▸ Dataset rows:
■ ■ ■

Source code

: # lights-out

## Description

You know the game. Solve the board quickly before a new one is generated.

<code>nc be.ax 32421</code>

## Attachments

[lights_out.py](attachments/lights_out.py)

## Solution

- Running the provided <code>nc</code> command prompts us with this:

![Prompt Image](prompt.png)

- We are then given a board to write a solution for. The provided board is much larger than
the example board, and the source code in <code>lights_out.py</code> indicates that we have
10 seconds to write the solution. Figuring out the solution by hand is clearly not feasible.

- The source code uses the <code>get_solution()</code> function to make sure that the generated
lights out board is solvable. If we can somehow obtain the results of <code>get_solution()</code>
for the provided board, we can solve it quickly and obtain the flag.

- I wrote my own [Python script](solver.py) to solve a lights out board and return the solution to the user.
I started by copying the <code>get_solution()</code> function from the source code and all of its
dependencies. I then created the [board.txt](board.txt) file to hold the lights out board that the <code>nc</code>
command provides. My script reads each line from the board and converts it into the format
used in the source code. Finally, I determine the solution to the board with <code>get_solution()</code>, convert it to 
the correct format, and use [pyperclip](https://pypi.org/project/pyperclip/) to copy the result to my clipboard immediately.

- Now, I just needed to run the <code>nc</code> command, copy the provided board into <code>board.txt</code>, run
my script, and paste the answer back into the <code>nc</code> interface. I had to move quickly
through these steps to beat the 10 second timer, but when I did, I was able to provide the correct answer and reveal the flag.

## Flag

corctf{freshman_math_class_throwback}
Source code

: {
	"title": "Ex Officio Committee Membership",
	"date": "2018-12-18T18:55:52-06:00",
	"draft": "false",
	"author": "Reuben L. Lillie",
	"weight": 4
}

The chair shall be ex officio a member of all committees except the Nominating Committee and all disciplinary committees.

■ ■ ■

▸ Aim of the exercise: Repeat every row above line for line, changing nothing.

▸ Solution:
Source code

: # lights-out

## Description

You know the game. Solve the board quickly before a new one is generated.

<code>nc be.ax 32421</code>

## Attachments

[lights_out.py](attachments/lights_out.py)

## Solution

- Running the provided <code>nc</code> command prompts us with this:

![Prompt Image](prompt.png)

- We are then given a board to write a solution for. The provided board is much larger than
the example board, and the source code in <code>lights_out.py</code> indicates that we have
10 seconds to write the solution. Figuring out the solution by hand is clearly not feasible.

- The source code uses the <code>get_solution()</code> function to make sure that the generated
lights out board is solvable. If we can somehow obtain the results of <code>get_solution()</code>
for the provided board, we can solve it quickly and obtain the flag.

- I wrote my own [Python script](solver.py) to solve a lights out board and return the solution to the user.
I started by copying the <code>get_solution()</code> function from the source code and all of its
dependencies. I then created the [board.txt](board.txt) file to hold the lights out board that the <code>nc</code>
command provides. My script reads each line from the board and converts it into the format
used in the source code. Finally, I determine the solution to the board with <code>get_solution()</code>, convert it to 
the correct format, and use [pyperclip](https://pypi.org/project/pyperclip/) to copy the result to my clipboard immediately.

- Now, I just needed to run the <code>nc</code> command, copy the provided board into <code>board.txt</code>, run
my script, and paste the answer back into the <code>nc</code> interface. I had to move quickly
through these steps to beat the 10 second timer, but when I did, I was able to provide the correct answer and reveal the flag.

## Flag

corctf{freshman_math_class_throwback}
Source code

: {
	"title": "Ex Officio Committee Membership",
	"date": "2018-12-18T18:55:52-06:00",
	"draft": "false",
	"author": "Reuben L. Lillie",
	"weight": 4
}

The chair shall be ex officio a member of all committees except the Nominating Committee and all disciplinary committees.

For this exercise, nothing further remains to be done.